By Clark Kauffman
A Cedar County farmer is suing a manufacturer of wind turbines, alleging three turbine fires scattered debris over hundreds of acres of land, damaging his crops.
Alan Weets of Mechanicsville is suing the Chicago-based company Nordex USA, which does business as Acciona Windpower North America and Anchor Wind, in U.S. District Court for the Southern District of Iowa.
Weets alleges that in 2010, he entered into an agreement with Acciona that gave the company an easement on his property for the installation of two wind turbines. Acciona, the lawsuit claims, was aware of “serious problems” with the turbines that it installed on Weets’ property but failed to repair or replace them in order to render them safe.

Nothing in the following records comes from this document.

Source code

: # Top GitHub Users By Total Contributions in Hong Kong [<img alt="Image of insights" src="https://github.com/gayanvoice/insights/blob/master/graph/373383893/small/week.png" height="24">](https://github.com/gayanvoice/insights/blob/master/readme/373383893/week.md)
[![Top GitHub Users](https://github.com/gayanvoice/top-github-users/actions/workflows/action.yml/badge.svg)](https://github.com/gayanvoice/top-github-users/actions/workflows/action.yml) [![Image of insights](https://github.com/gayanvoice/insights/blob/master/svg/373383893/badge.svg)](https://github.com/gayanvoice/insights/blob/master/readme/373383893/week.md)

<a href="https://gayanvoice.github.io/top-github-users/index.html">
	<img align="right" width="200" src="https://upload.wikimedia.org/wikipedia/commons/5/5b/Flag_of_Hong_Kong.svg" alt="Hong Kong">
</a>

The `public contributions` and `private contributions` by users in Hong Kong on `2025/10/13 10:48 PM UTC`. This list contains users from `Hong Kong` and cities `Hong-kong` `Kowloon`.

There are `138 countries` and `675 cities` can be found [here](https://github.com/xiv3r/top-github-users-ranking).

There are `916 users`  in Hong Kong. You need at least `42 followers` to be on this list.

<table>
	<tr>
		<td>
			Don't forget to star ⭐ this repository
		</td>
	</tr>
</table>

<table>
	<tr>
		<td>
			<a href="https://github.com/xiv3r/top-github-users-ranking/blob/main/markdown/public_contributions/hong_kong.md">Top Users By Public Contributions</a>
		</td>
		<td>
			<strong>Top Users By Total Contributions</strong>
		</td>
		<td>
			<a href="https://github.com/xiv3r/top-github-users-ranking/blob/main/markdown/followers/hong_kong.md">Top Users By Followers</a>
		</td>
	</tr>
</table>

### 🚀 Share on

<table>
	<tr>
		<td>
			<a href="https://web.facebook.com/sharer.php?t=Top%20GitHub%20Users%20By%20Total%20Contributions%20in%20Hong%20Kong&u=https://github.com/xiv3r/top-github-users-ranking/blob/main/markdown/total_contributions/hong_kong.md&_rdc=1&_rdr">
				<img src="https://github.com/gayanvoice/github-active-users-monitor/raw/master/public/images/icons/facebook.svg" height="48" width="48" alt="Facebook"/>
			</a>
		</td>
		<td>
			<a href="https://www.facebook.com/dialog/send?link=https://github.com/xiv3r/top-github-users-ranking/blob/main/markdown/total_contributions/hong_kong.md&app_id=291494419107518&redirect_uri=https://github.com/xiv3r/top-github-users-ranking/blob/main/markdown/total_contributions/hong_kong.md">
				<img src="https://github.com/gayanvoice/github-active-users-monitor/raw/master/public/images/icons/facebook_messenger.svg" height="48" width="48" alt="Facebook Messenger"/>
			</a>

In March 2023, one of the turbines caught fire and spread debris across 160 acres of Weets’ land, the lawsuit alleges. The damage allegedly resulted in Weets having to restrict that section of the property to grain production rather than forage and fodder for livestock feed.
In May 2024, a second turbine on Weets’ property allegedly caught fire, spreading additional debris across the land. Over the next several months, according to the lawsuit, Weets grew frustrated with a perceived lack of progress by Acciona contractors, who used farm-type equipment in an effort to clean up the property.
“The crews created additional debris-damage issues arising from further destruction of plastics and fiberglass pieces, making pieces that were smaller and more difficult to pick up from the foil,” the lawsuit alleges.
In August 2024, the second wind turbine allegedly caught fire again, causing one of the massive blades to fall to the ground. Weets claims that shortly thereafter, the Cedar County Co-Operative informed him it would not accept any grain from him that was contaminated by turbine debris. In all, 230 acres of land were allegedly contaminated by the debris.
Weets alleges that although he and Acciona never agreed on the cost or extent of the damages, the company issued him a check for $230,000 as compensation. The two sides have yet to come to terms on that issue, the lawsuit claims.
The lawsuit seeks unspecified damages for alleged negligence, breach of contract and consumer fraud. Nordex media representatives did not immediately respond Wednesday to requests for comment.
A 2014 study by Imperial College London, the University of Edinburgh and SP Technical Research Institute of Sweden found that fires in wind turbines were occurring 10 times more often than were reported. At that time, the wind-power industry was reporting about 11 fires per year, while researchers determined that there were closer to 117 such fires annually among the 200,000 turbines examined.
In 2023, a report from the Caithness Windfarm Information Forum identified 3,287 reported wind-turbine accidents, worldwide, between 2000 to March 2023 — an average of 143 accidents per year. Fires accounted for 14% of those accidents, just behind blade failure, which accounted for 15% of the accidents.
The most common cause of wind turbine fires is a lightning strike, although mechanical and electrical failures are also contributing factors.